The third goal I have had with this group is to share our love of photography with the folks at the center.
Inspired by singer-songwriter Barry Manilow’s advice to “Bring your work to life,” we occasionally reach out to the membership.
In my mind, the most interesting thing we did was create a PowerPoint tutorial and present it at a lunchtime program.
I asked each member of my group what advice they would like to tell they friends, and they came up with enriching topics:
“Do you need a big camera?”
“How do you keep your camera from shaking?”
“How does cropping emphasize the interesting aspects of the picture?”
“How do you store all those pictures you have at home?”
They shared their answers at the program.
Another thing we did was have a member show. The only rule was that we in the class were not allowed in.
I found that people modestly showed me things they had taken – on their phones or cameras. They wondered if the shots were worth sharing.
I told them “indeed yes.”
I printed them, framed them and hung them.
It was a very popular event at the center.
Finally, we had a member-portrait day.
We knew that just before Christmas people wanted to send out pictures with their cards, so we sat them down, took their pictures individually and sold them back to the subjects at a buck apiece.
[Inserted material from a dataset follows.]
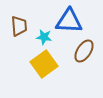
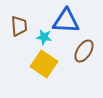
blue triangle: moved 3 px left
yellow square: rotated 20 degrees counterclockwise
Through the years, the center members wait for that day and even decide ahead of time what they will wear and how they will pose.
We miss our weekly class meetings, but I know everyone is still taking pictures.
A few of us got together to hang the show at Liberty Place in November, but thanks to the pandemic, it wasn’t the same with some class members missing, a small audience and no hugs.
I don’t know when we will be able to get together, but as soon as they lift the curfew, we’ll be in there for another book, another show, and another tutorial.
We are grateful to Larry and Geoff Bosley for the use of their wall in the lanai at Liberty Place. Our 2020 show was due to come down on January 15, but they gave us permission to leave it up until mid-March.